Does this reparameterization help us learn faster? Intuitively, yes. This feels conceptually similar to the kernel trick in SVMs: we are using the extra dimensionality of the reparameterized space ($CD$) to step around obstacles.

In optimization theory, this phenomenon is known as saddle breaking. What appears to be a strict local minimum in a lower-dimensional space often transforms into a saddle point when embedded in a higher-dimensional space.

Think of it like being stuck at the bottom of a 2D bowl. If we suddenly add a third dimension (by expanding the layer), the “bowl” might actually be shaped like a horse’s saddle in that new dimension. The optimizer can now slide down the side of the saddle, continuing its descent. By splitting the layer and adding a tiny amount of symmetry-breaking noise, we create new descent directions.

A Caveat on Linear Networks and Local Minima

There is an interesting, albeit counterintuitive, proof regarding this in the appendices ofDeep learning without poor local minima (Kawaguchi, 2016). The author sets up a proof by contradiction to show that a collapsed linear network does not have the same loss surface as its deep counterpart, even though they represent the same function:

Consider $f(w) = W_3W_2W_1 = 2w^2 + w^3$, where $W_1 = [w, w, w]$, $W_2 = [1, 1, w]^T$ and $W_3 = w$. Then, let us collapse the model as $a := W_3W_2W_1$ and $g(a) = a$. As a result, what $f(w)$ can represent is the same as what $g(a)$ can represent (i.e., any element in $\mathbb{R}$) […]. We can conclude that every local minimum of $f(w)$ corresponds to a local minimum of $w=0$. However, this is clearly false, as $f(w)$ is a non-convex function with a local minimum at $w = 0$ that is not a global minimum, while $g(a)$ is linear without any local minima.

While the math is correct, we should be highly skeptical of applying this specific proof to standard deep learning optimization. Notice how the parameter $w$ is exactly shared across all three layers. This strict parameter sharing creates a highly artificial mathematical constraint, forcing non-convexity.

In standard deep networks, weights are independent across layers. Adding independent parameters (overparameterization) doesn’t trap us in artificial local minima like in Kawaguchi’s toy example—rather, it provides the extra degrees of freedom necessary to escape them.

Adding Depth vs.

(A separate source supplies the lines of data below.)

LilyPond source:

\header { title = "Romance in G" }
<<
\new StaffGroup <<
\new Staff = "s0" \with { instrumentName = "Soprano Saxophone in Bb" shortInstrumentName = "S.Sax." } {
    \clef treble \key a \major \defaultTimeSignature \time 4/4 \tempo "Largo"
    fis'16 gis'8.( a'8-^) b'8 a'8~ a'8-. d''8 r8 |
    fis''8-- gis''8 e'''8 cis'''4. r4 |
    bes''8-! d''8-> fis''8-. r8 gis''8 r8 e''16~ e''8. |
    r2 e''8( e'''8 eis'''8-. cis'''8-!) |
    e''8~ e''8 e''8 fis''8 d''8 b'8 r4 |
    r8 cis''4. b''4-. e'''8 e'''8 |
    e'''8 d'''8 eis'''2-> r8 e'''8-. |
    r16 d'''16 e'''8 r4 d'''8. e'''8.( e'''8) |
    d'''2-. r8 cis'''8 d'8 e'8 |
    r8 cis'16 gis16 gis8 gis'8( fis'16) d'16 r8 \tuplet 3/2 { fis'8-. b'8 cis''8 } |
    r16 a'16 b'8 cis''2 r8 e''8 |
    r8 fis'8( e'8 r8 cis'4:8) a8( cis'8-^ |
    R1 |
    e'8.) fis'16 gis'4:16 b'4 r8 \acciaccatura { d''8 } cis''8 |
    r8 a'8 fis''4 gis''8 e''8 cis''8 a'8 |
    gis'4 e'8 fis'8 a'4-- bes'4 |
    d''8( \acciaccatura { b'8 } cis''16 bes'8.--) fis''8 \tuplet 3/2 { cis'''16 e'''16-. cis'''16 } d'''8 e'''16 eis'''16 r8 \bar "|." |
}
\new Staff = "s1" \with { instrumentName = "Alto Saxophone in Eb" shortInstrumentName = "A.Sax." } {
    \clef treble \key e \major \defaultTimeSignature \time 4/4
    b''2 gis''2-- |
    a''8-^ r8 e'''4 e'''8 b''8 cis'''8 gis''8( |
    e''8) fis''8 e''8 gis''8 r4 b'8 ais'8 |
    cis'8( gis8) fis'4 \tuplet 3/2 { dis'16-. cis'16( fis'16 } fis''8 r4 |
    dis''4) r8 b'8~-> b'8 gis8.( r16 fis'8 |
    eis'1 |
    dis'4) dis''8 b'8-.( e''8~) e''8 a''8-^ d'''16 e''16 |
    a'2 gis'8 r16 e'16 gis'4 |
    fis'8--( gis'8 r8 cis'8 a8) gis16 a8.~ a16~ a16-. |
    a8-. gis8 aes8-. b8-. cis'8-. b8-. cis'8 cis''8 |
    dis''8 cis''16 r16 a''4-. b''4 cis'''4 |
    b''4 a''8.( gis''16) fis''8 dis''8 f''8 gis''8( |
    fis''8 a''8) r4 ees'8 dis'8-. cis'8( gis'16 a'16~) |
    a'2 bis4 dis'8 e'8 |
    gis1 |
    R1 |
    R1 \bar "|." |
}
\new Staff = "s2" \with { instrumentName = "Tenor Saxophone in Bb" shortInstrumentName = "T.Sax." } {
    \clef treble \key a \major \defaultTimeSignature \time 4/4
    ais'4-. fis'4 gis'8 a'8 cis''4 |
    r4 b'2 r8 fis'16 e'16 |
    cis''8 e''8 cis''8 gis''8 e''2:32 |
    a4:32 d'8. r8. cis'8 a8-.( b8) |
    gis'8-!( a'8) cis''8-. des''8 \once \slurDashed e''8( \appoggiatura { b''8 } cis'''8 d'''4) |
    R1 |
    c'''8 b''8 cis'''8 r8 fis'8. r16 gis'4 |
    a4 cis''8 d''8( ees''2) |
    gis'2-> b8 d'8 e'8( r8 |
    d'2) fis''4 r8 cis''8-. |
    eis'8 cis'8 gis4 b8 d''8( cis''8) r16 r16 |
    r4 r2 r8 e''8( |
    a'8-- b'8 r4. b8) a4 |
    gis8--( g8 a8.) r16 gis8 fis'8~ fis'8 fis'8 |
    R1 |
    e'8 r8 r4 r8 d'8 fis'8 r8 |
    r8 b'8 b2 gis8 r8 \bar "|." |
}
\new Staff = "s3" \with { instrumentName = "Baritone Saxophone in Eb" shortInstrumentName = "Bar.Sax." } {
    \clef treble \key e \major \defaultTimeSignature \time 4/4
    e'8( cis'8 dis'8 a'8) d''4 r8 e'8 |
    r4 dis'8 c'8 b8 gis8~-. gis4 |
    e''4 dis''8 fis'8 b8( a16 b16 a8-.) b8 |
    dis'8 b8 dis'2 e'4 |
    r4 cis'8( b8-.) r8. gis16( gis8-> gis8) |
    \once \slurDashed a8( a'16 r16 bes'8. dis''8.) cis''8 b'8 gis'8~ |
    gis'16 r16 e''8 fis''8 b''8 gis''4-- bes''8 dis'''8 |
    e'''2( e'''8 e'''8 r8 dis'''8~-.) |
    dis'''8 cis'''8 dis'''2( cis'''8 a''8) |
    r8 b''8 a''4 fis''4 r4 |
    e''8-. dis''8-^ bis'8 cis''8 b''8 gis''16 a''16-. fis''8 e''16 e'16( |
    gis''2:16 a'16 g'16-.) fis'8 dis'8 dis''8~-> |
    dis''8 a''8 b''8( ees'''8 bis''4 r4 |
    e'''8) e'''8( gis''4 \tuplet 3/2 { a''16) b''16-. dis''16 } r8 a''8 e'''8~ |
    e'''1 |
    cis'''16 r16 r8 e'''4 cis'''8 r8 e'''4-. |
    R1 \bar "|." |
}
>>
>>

Adding Width

If we are going to dynamically split networks, we face a critical architectural choice: do we split to make the network wider, or do we split to make the network deeper? Each solves a fundamentally different problem in the loss landscape.

1. Adding Width (Splitting Neurons)

Splitting neurons to make a layer wider primarily smooths the loss landscape. Theoretical results in the overparameterization literature (and the Neural Tangent Kernel regime) show that sufficiently wide networks eliminate suboptimal strict local minima entirely. They turn isolated valleys of good solutions into wide, connected basins (mode connectivity). If your optimizer is oscillating or stuck in a sharp ravine, adding width gives it the room to find a wider, flatter, and more generalizable minimum.

2. Adding Depth (Splitting Layers Sequentially)

Splitting a layer into two sequential layers increases the expressivity and compositional power of the network. It allows the network to learn more complex, highly non-linear decision boundaries. However, adding depth without care can make optimization harder by shattering gradients and making the loss landscape more chaotic. If we add depth dynamically, we generally need to include residual skip-connections (like ResNets). Skip connections preserve a shallow “fallback” path, allowing the network to leverage the smooth landscape of the shallow network while gradually utilizing the newly added depth.

Final Thoughts

This idea of dynamic network growth shares a beautiful mathematical symmetry with Hierarchical Tucker decomposition in tensor math, where you start with a massive, unwieldy tensor and recursively split it into a tree of smaller matrices.

By running this process in reverse—dynamically splitting and growing our networks during training—we might be able to marry the computational efficiency of small networks with the smooth, easily navigable loss landscapes of highly overparameterized ones. It’s a fascinating area of research that sits right at the intersection of Neural Architecture Search (NAS) and pure optimization theory.